• **Activity**
Without including any pictures, give back all of the data exactly.

• **Available data**
════
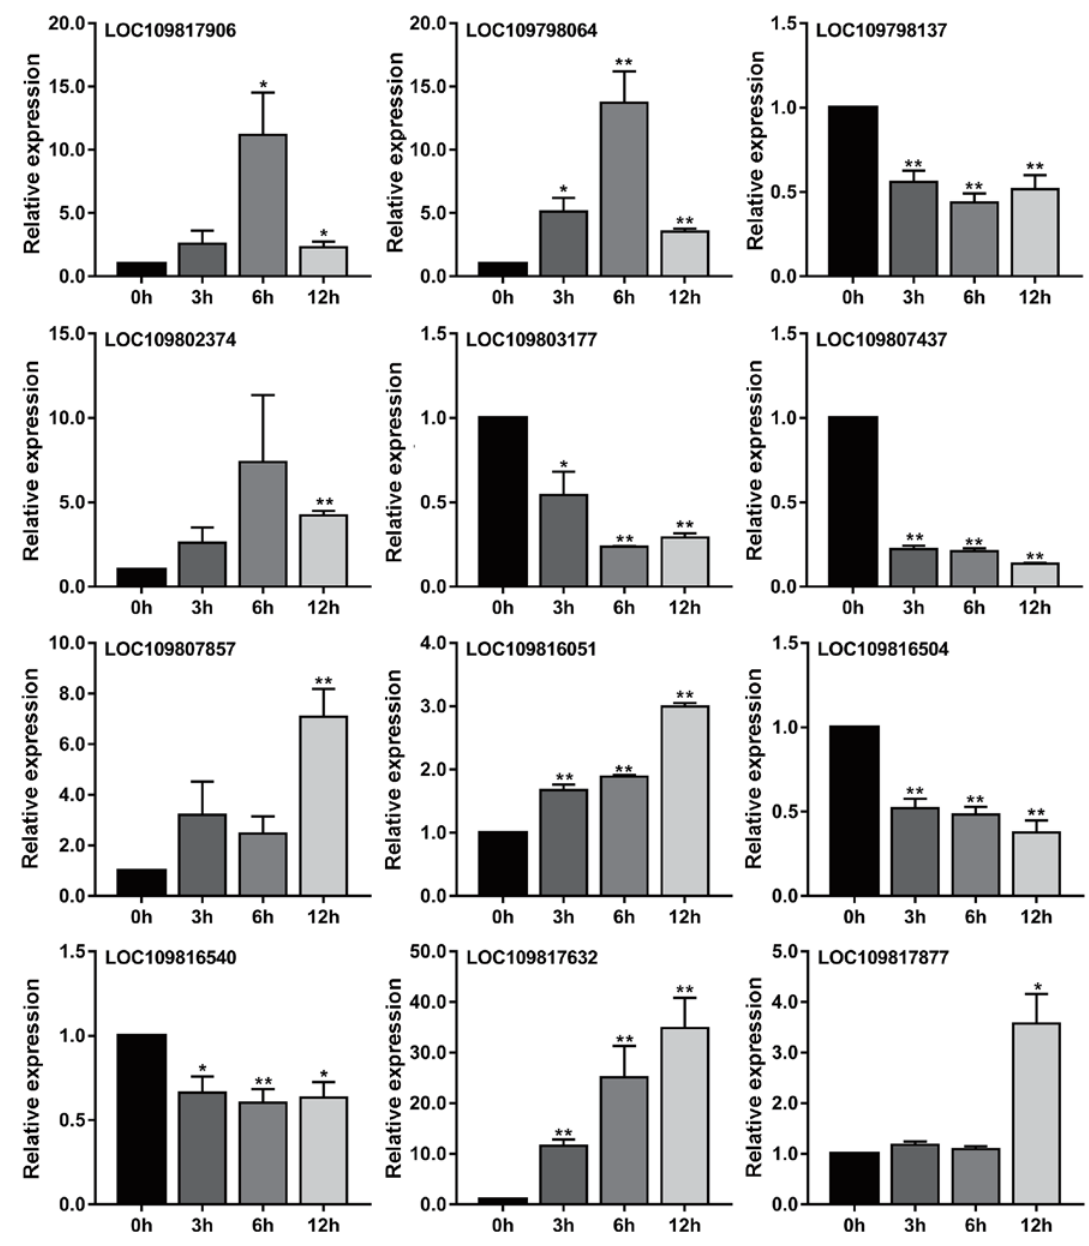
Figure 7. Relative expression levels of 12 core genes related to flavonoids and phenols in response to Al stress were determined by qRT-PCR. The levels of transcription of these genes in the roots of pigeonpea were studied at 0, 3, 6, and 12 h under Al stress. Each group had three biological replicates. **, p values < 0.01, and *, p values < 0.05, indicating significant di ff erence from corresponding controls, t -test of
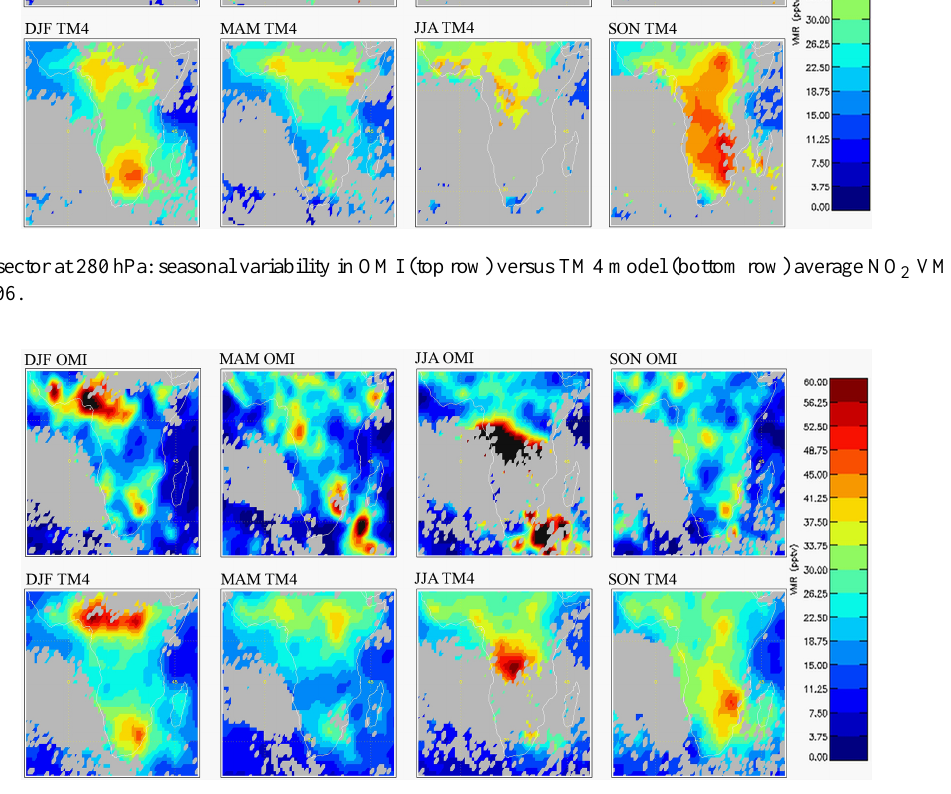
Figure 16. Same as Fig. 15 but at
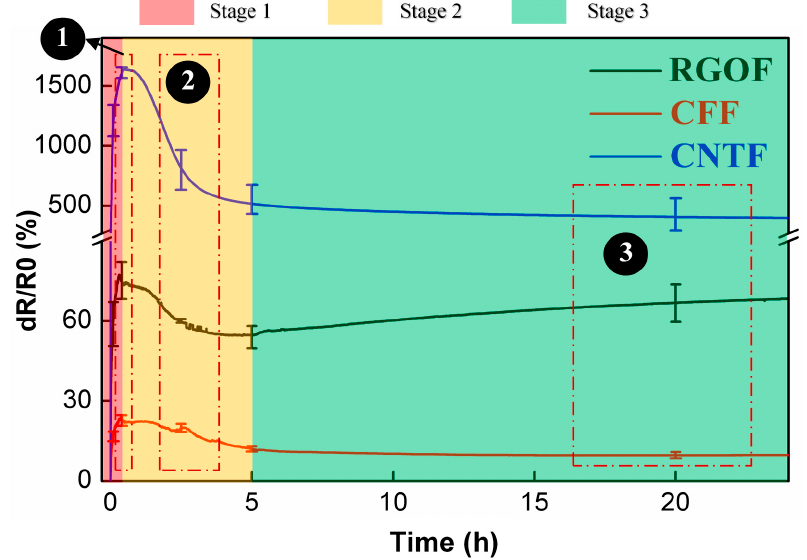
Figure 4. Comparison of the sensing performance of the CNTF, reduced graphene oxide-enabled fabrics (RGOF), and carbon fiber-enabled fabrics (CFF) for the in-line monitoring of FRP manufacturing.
════
• **Result below**
Figure 7. Relative expression levels of 12 core genes related to flavonoids and phenols in response to Al stress were determined by qRT-PCR. The levels of transcription of these genes in the roots of pigeonpea were studied at 0, 3, 6, and 12 h under Al stress. Each group had three biological replicates. **, p values < 0.01, and *, p values < 0.05, indicating significant di ff erence from corresponding controls, t -test of
Figure 16. Same as Fig. 15 but at
Figure 4. Comparison of the sensing performance of the CNTF, reduced graphene oxide-enabled fabrics (RGOF), and carbon fiber-enabled fabrics (CFF) for the in-line monitoring of FRP manufacturing.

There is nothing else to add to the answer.